The scar is so elevated that it rises above the tear film and is becoming desiccated. This is the cause of the patient’s discomfort.
I would attempt manual removal of the scar using a 57 blade, followed by burring. The scar is shaped like a gum drop and is therefore not suitable for localized laser PTK. If she has a history of keloid formation, a sponge would be soaked in MMC 0.02%, squeezed dry, and then applied directly to the excision site for 15 seconds. Thereafter, the site would be rinsed with copious amounts of balanced salt solution.
Topical steroids would be prescribed postoperatively, and the patient would be closely observed.
WHAT I DID: ABI TENEN, MBBS (HONS), FRANZCO
After discussing various treatment options with the patient, I recommended manual debridement with PTK and an extended application of MMC in the left eye. I emphasized that the prognosis regarding her refractive outcome was guarded and that a second procedure might be necessary.
After epithelial debridement with 20% alcohol and limited manual debridement, PTK with a 10-mm radius and a depth of 10 µm was performed using the Schwind Amaris 1050 (Schwind eye-tech-solutions).
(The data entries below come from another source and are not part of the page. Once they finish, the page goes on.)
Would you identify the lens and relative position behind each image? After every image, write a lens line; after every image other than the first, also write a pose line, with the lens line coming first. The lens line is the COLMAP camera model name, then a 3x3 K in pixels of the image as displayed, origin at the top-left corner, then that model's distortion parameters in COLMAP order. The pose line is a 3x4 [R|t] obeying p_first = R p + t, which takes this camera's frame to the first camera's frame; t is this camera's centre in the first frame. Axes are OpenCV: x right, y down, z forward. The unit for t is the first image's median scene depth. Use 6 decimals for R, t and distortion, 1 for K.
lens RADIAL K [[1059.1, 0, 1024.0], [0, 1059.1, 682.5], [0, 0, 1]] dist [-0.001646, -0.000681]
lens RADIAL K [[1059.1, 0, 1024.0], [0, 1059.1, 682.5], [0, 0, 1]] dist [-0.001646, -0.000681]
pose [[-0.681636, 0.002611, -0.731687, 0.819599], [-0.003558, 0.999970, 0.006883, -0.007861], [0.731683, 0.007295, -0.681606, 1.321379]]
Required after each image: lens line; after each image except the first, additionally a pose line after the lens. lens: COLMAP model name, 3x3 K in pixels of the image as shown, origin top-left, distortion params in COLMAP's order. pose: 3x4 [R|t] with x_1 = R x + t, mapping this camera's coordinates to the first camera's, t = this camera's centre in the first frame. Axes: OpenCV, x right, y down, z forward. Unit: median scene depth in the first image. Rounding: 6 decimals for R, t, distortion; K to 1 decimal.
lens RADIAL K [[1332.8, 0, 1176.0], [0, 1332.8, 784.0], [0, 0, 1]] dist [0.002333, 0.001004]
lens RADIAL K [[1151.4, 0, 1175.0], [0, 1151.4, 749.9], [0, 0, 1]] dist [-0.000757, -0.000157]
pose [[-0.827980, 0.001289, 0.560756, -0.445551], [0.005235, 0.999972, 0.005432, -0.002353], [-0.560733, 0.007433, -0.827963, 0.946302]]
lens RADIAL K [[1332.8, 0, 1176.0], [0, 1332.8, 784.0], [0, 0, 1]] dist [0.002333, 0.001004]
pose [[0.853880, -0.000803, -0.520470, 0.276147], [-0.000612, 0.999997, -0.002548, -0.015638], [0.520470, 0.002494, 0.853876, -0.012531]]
MMC was applied with a sponge for 45 seconds.
After surgery, the patient was administered a low dose of oral prednisolone for 5 days in addition to a routine post-PTK regimen. The cornea healed without concern. At 1 week, her ocular discomfort had resolved, and the corneal contour was significantly smoother.
Four months after surgery, her UCVA was 6/7.5+2 OS, and her manifest refraction was -0.25 -0.5 x 25º = 6/6+1 OS. The patient was tapering the fluorometholone drops, and her eye was comfortable. A clinical examination and AS-OCT revealed a reduced area of scarring (Figure 3).

Figure 3. AS-OCT section comparing the pre- and postoperative appearance of the nodular scar in the left eye.
At her last visit, approximately 6 months after surgery, the cornea was stable, and the patient was happy with her outcome.
1. Lee HK, Choi HJ, Kim MK, Wee WR, Oh JY. Corneal keloid: four case reports of clinicopathological features and surgical outcome. BMC Ophthalmol. 2016;16(1):198.
2. Bakhtiari P, Agarwal DR, Fernandez AA, et al. Corneal keloid: report of natural history and outcome of surgical management in two cases. Cornea. 2013;32(12):1621-1624.
3. Sharifi A, Mirshekari TR, Azh M, Sadeghi H, Akbari Z, Zand A. Secondary corneal keloid: a report of two cases. Oxf Med Case Reports. 2024;2024(9):omae105.